ScreenFlow does not do well importing the audio from my stand-alone video camera. I can pull this audio into iMovie just fine. I might be able to pull it in with iMovie and add it into my ScreenFlow presentation. I don’t know. When I pull it directly into ScreenFlow though, the audio has terrible digital distortion like they made the wrong guess about signed or unsigned samples. You can still follow along enough to help synchronize it with the audio recorded from the built-in microphone, but you’d never want it in your final movie.
Synchronizing an independent video or audio source that wasn’t being pulled into ScreenFlow during the presentation is annoying.
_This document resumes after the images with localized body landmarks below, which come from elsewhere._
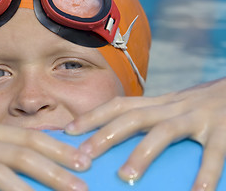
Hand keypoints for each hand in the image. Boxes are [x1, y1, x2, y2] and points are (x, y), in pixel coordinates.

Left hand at [65, 78, 225, 190]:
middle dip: (105, 135)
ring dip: (143, 154)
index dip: (92, 116)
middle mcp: (173, 107)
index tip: (68, 131)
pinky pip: (212, 155)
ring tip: (125, 176)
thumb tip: (120, 137)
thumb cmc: (202, 104)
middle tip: (83, 155)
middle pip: (133, 118)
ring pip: (164, 133)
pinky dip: (204, 175)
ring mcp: (198, 118)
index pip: (119, 105)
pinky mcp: (224, 132)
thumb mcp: (173, 107)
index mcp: (159, 103)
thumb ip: (151, 118)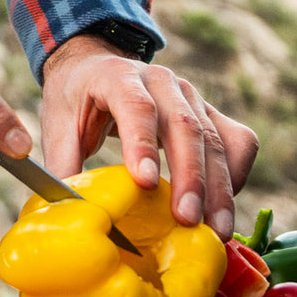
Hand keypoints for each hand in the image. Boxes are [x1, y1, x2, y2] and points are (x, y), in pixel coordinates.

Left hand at [40, 34, 258, 238]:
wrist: (96, 66)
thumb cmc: (76, 99)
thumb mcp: (58, 123)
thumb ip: (62, 164)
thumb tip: (72, 213)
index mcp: (116, 75)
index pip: (135, 106)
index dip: (142, 144)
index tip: (144, 183)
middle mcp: (159, 80)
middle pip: (183, 124)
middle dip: (189, 176)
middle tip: (186, 220)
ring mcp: (190, 95)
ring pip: (215, 138)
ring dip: (219, 187)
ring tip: (216, 230)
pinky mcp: (210, 113)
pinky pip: (238, 142)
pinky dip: (237, 174)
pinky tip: (222, 206)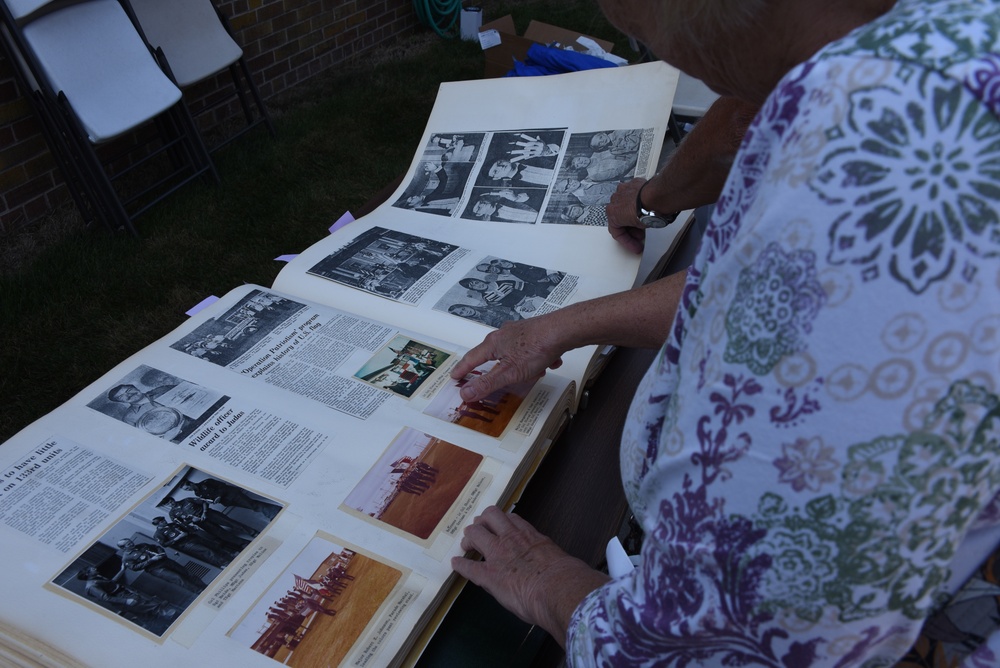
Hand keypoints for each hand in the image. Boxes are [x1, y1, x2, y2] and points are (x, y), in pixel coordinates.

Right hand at [450, 315, 565, 402]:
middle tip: (491, 377)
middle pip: (493, 354)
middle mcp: (504, 335)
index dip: (462, 369)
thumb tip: (465, 393)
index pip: (471, 358)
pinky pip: (531, 349)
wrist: (562, 330)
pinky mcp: (535, 332)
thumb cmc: (536, 347)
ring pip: (514, 352)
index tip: (455, 376)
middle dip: (496, 368)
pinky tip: (548, 364)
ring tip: (533, 373)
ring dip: (522, 366)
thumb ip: (486, 383)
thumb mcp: (508, 373)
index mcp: (493, 344)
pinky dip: (537, 358)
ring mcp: (520, 332)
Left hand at [451, 506, 608, 642]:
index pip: (511, 519)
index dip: (502, 521)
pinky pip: (468, 566)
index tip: (498, 526)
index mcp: (530, 536)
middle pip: (490, 516)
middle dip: (481, 522)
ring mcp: (498, 554)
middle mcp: (511, 539)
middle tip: (478, 533)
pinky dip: (460, 565)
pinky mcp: (489, 575)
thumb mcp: (558, 559)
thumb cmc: (566, 577)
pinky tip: (455, 564)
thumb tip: (558, 566)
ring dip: (469, 538)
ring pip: (475, 533)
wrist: (558, 590)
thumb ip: (550, 557)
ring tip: (467, 546)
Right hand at [606, 178, 646, 253]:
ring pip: (626, 205)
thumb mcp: (639, 227)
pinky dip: (638, 202)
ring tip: (644, 222)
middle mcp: (615, 200)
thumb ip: (635, 227)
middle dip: (630, 229)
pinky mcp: (633, 183)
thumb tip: (639, 228)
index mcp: (612, 212)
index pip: (616, 232)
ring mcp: (623, 190)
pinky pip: (633, 196)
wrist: (657, 197)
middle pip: (620, 218)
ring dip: (632, 214)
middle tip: (639, 236)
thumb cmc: (647, 211)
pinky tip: (645, 208)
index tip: (634, 246)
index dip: (627, 242)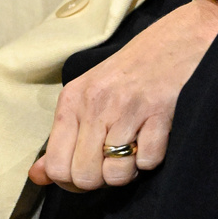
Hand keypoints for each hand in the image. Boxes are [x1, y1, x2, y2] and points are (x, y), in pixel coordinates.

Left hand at [29, 0, 217, 192]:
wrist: (180, 37)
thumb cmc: (133, 69)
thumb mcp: (90, 93)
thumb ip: (63, 135)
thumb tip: (37, 176)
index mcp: (73, 99)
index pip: (57, 166)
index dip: (73, 180)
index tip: (90, 168)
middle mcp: (95, 103)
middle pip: (85, 177)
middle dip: (102, 178)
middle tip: (116, 157)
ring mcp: (127, 107)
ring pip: (116, 174)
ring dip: (129, 170)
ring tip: (136, 146)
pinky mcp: (159, 112)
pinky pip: (148, 161)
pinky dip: (153, 157)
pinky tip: (155, 134)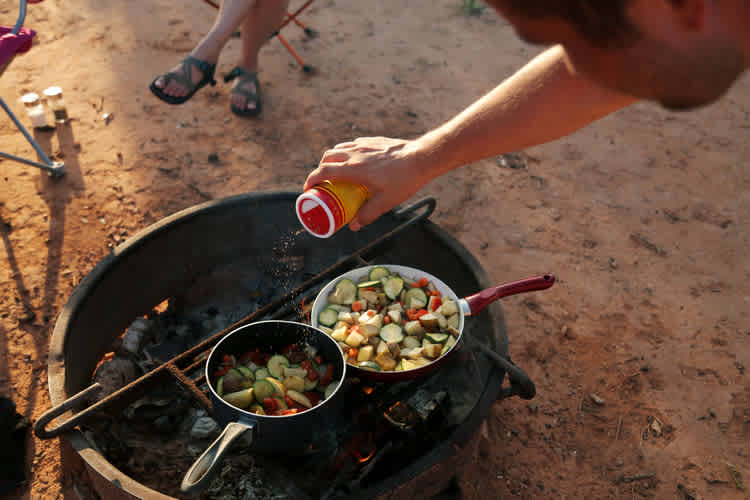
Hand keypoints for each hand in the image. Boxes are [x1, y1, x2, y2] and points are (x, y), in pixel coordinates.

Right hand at [304, 136, 433, 230]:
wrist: (422, 158)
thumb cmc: (404, 180)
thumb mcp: (385, 203)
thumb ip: (367, 215)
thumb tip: (354, 226)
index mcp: (354, 169)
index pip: (324, 171)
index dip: (312, 180)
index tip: (308, 189)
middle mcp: (355, 153)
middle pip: (328, 157)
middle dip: (320, 169)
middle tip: (323, 182)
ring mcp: (364, 144)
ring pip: (340, 148)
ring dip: (333, 159)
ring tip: (337, 172)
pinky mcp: (373, 141)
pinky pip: (354, 144)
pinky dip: (348, 153)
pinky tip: (355, 162)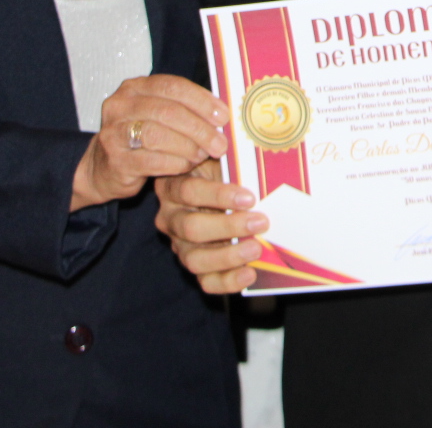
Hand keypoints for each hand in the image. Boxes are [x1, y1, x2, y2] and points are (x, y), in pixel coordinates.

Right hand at [70, 74, 231, 210]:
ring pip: (159, 135)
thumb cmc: (139, 138)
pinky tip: (188, 166)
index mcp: (134, 88)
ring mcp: (114, 133)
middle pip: (168, 111)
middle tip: (220, 143)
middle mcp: (119, 105)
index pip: (173, 86)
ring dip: (188, 146)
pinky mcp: (115, 160)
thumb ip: (183, 108)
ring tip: (205, 155)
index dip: (202, 100)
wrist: (101, 167)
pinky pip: (152, 160)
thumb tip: (223, 114)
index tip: (223, 115)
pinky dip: (175, 163)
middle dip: (200, 128)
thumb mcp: (156, 115)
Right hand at [155, 163, 266, 293]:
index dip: (218, 195)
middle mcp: (171, 218)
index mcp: (173, 186)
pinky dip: (228, 281)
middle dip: (229, 226)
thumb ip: (230, 157)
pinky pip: (205, 281)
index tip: (250, 197)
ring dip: (228, 256)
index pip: (189, 191)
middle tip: (261, 222)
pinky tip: (250, 274)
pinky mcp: (194, 265)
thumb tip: (254, 149)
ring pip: (195, 259)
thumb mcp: (220, 160)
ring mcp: (180, 245)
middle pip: (191, 228)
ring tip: (256, 249)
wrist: (219, 196)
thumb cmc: (220, 172)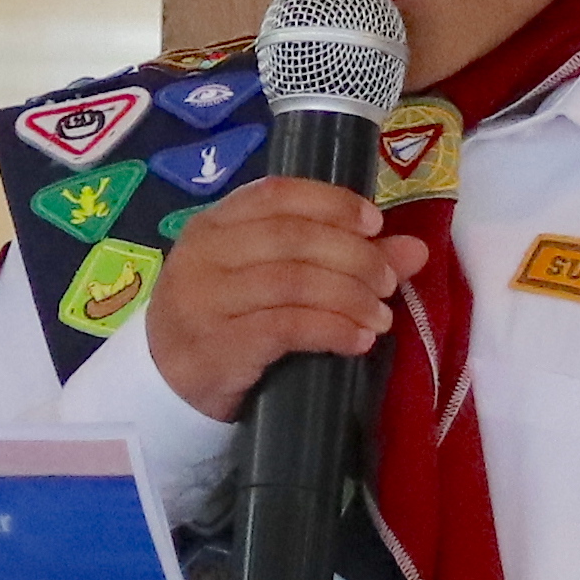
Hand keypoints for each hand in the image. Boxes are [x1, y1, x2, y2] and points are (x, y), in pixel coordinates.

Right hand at [143, 179, 427, 422]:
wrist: (164, 386)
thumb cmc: (224, 321)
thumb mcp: (271, 279)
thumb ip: (338, 256)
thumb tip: (415, 250)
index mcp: (213, 224)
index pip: (276, 194)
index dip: (332, 203)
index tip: (375, 224)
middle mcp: (204, 254)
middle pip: (292, 238)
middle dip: (352, 256)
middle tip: (388, 281)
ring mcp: (205, 300)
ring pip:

I think I can mitigate most of it by using a clap board before things get underway. Trying to do this retroactively was annoying. I had to move the screencast and the built-in audio clips away from time zero. Then, I had to find an area where there was a distinctive sound. I then had to play with moving the newly imported video clip back and forth in time until things were close enough. Fortunately, the human brain is very forgiving about badly synchronized audio and video.
Once I got the clips aligned, I had to move the scrubber back to the beginning of the built-in microphone recording, trim all of the clips from the front to the scrubber, and then move all of the clips back to time zero.
I tried using the markers feature to help me synchronize clips. Unfortunately, the markers are locked to the timeline and I couldn’t see a way to clamp a particular part of a clip to the marker.
I used the Show Audio Waveforms feature to help me synchronize the audio. This was a bit awkward because of the digital distortion in the video camera import. It was also a pain because the timeline is impossible to work with when it is trying to display the waveforms. You can’t have an hour long clip with a waveform and use the magnification slider on the timeline. You end up getting a beach ball part way through your drag. You have no idea where it will think you let go of things when the beach ball finally pops. You can’t move around the timeline or move things within the timeline with the waveforms displayed either for these lengthy clips. I turn off the waveforms as soon as I can. They don’t add much to my process, and they really get in the way.
The program has a feature to add Callouts. These can either highlight the mouse position or the foreground window. In my case, I wanted to retroactively add in Callouts. During the presentation, the presenter was pointing at the projected image with his hand. The callouts were locked to where the mouse was. It would have been fabulous if it would have let me position a callout during edit time instead of being stuck with where the mouse was during the presentation.
The Upshot
It has some frustrations, but it does most things very smoothly. Turn off the Show Audio Waveforms, use a clap board, and enjoy. The output is unmatched, and the interface is very easy to fall into.